(Collected data)
○ ○ ○ ○

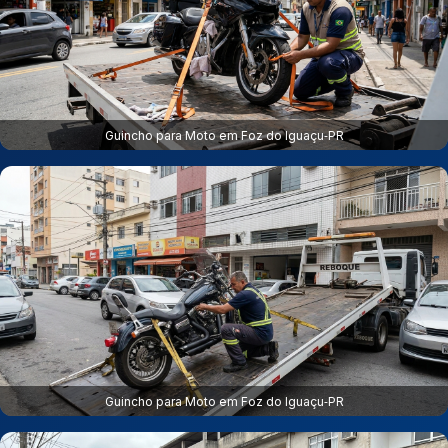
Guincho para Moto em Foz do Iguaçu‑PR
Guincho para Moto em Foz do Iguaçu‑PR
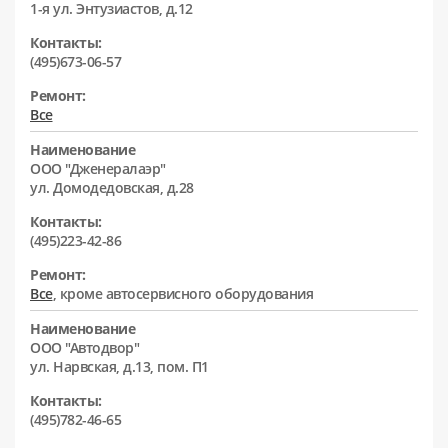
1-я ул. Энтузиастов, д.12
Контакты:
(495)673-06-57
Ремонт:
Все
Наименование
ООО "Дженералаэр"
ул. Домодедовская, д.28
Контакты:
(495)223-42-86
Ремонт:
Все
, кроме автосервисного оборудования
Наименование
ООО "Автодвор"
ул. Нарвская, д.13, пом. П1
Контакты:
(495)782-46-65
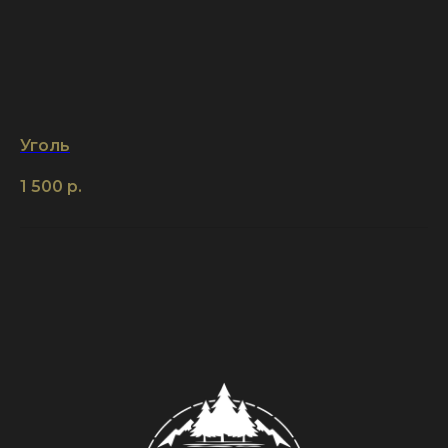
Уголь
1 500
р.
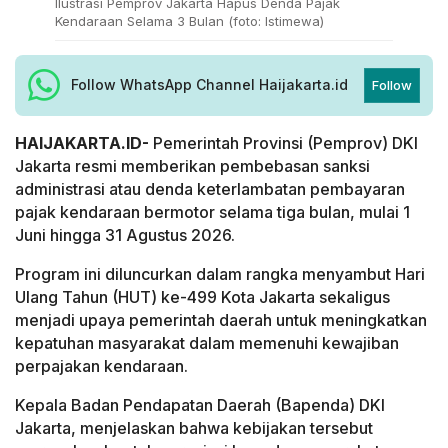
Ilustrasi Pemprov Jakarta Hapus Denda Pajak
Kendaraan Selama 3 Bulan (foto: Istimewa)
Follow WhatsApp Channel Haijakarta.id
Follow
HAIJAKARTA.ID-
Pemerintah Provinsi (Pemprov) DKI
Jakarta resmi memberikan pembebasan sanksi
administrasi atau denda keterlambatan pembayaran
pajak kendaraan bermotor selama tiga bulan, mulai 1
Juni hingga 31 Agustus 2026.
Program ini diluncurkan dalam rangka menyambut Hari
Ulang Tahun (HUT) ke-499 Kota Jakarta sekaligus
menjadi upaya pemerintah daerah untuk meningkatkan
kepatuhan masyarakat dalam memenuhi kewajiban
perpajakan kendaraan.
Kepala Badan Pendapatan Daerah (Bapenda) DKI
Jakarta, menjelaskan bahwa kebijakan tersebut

○ ○ ○ ○

DESCRIPTION OF THE TASK :: Count how many lines of the listing above contain the string "Pemprov", treating uppercase and lowercase as different, and give only the number.

SOLVED PROBLEM :: 2